The lack of static typing (in base JS, at least) also makes it hard for tools to automatically spot very basic brokenness in dependencies without (repeatedly) running & testing the code. This makes even "safe" version bumps less trustworthy and harder to audit, and makes it harder for developers to notice if they've accidentally changed an interface on one of their libraries that they marked as a minor patch (i.e. the errors are both harder to check for, and more likely to occur, basically because they're harder to check for), so it's tempting to stick to old versions longer.

Add to that everything else—the fast pace of changes, javascript "culture", the weak standard library, the tendency to patch in what ought to either be basic language features or else avoided in favor of more-vanilla idioms, often in competing and incompatible ways—and all that is how you end up with 20 slightly-different copies of the same damn library in your dependency tree, and then 20 other copies of another library that does the same thing.

Big part of the insanity is also how projects introduce dependencies for very simple things like padding a number or a string.
https://www.npmjs.com/package/is-odd

447,211 weekly downloads for what can be done in vanilla JS with foo % 2 === 1;

You can thank Jon Schlinkert for that: https://github.com/jonschlinkert?tab=repositories

He abandoned the projects, but:

* https://github.com/jonschlinkert/is-odd

* https://github.com/jonschlinkert/is-even

Of course that doesn't stop them from getting ~500k downloads/week.

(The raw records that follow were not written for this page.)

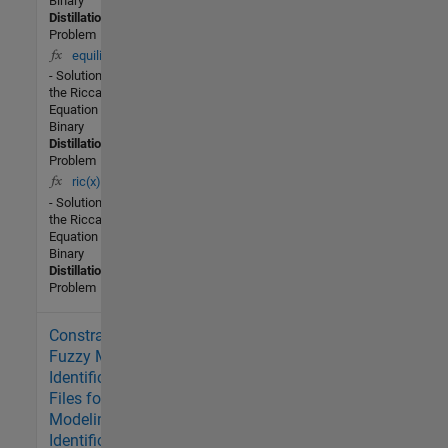
Binary
Distillation
Problem
equilib(x)
- Solution of
the Riccati
Equation for a
Binary
Distillation
Problem
ric(x)
- Solution of
the Riccati
Equation for a
Binary
Distillation
Problem
Constrained
1.2K (All
time)
Fuzzy Model
2 (Last
Identification -
30 days)
Files for Fuzzy
-- / 5
Modeling and
Identification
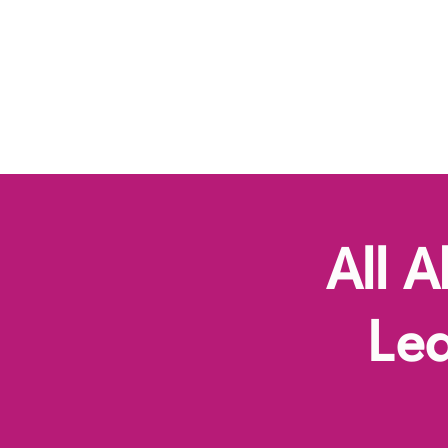
Button
All 
Le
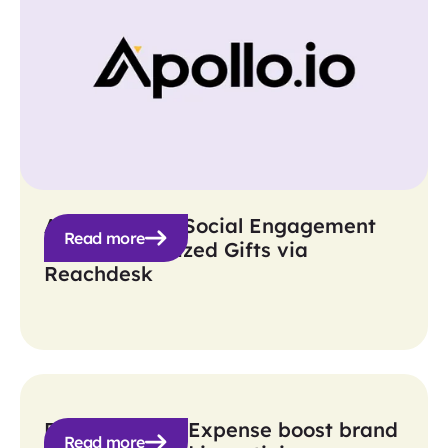
Apollo Boosts Social Engagement
Read more
with Personalized Gifts via
Reachdesk
BILL Spend & Expense boost brand
Read more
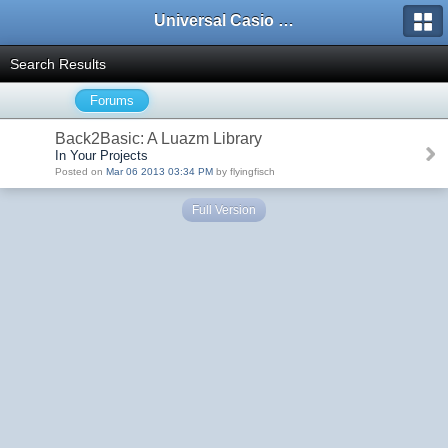
Universal Casio Forum
Search Results
Forums
Back2Basic: A Luazm Library
In Your Projects
Posted on
Mar 06 2013 03:34 PM
by flyingfisch
Full Version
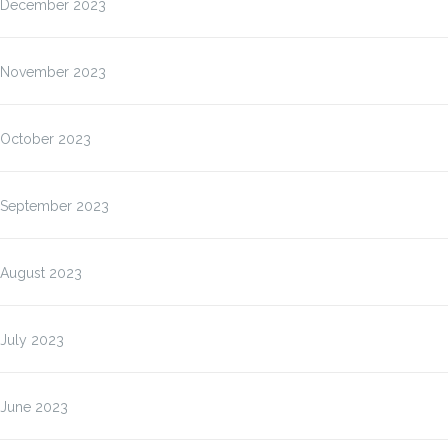
December 2023
November 2023
October 2023
September 2023
August 2023
July 2023
June 2023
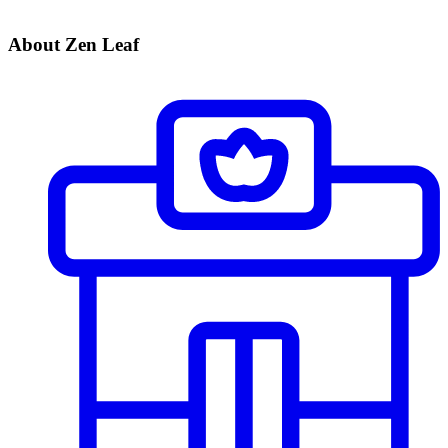
About Zen Leaf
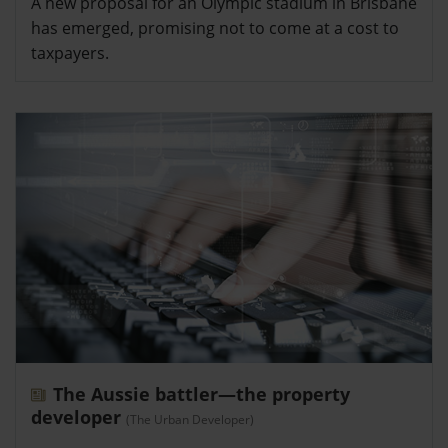
A new proposal for an Olympic stadium in Brisbane
has emerged, promising not to come at a cost to
taxpayers.
The Aussie battler—the property
developer
(The Urban Developer)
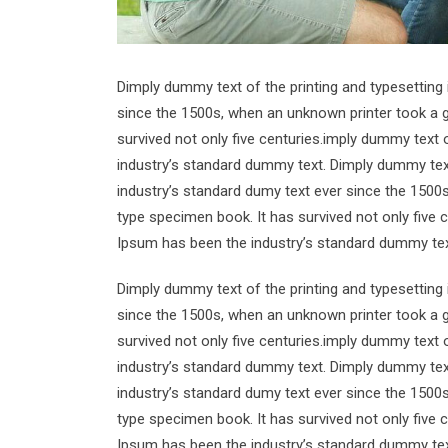
Dimply dummy text of the printing and typesetting
since the 1500s, when an unknown printer took a g
survived not only five centuries.imply dummy text 
industry’s standard dummy text. Dimply dummy text
industry’s standard dumy text ever since the 1500
type specimen book. It has survived not only five 
Ipsum has been the industry’s standard dummy tex
Dimply dummy text of the printing and typesetting
since the 1500s, when an unknown printer took a g
survived not only five centuries.imply dummy text 
industry’s standard dummy text. Dimply dummy text
industry’s standard dumy text ever since the 1500
type specimen book. It has survived not only five 
Ipsum has been the industry’s standard dummy tex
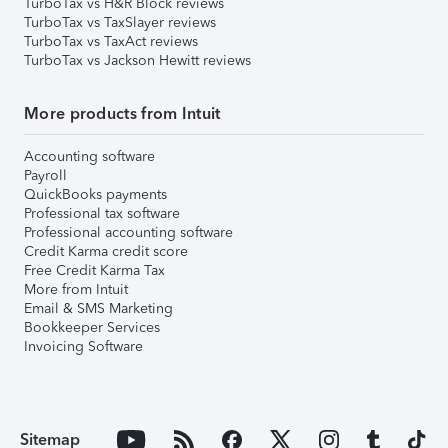
TurboTax vs H&R Block reviews
TurboTax vs TaxSlayer reviews
TurboTax vs TaxAct reviews
TurboTax vs Jackson Hewitt reviews
More products from Intuit
Accounting software
Payroll
QuickBooks payments
Professional tax software
Professional accounting software
Credit Karma credit score
Free Credit Karma Tax
More from Intuit
Email & SMS Marketing
Bookkeeper Services
Invoicing Software
Sitemap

Which itself depends on is-number package.
You and GP have shown me new even more scary depths here. Not sure whether I should thank you for that. (When does the next flight off this rock go?)
It's not really that crazy. This package is a small amount of code, but it's important code (the same goes for this package's dependency is-number). This package shows up in the dependency trees of some popular packages, which is probably where most of the weekly downloads come from.

If you're writing straightforward application code where you already know you have a valid number, then this package probably isn't for you. You can just do num % 2 === 1.

I get it, JS is a weird language, but simple things like "is number" are still easy enough to do in JS, especially, when ints and floats are all just "number" in JS:

function is_number(val) { return typeof val === "number"; }

With a function that easily written, no one should have any excuse to depend on a third-party dependency for it.

leftpad was a small amount of code too. If it’s a small amount of code that’s design stable and downloaded often, it’s an extremely strong candidate for inclusion in the standard library.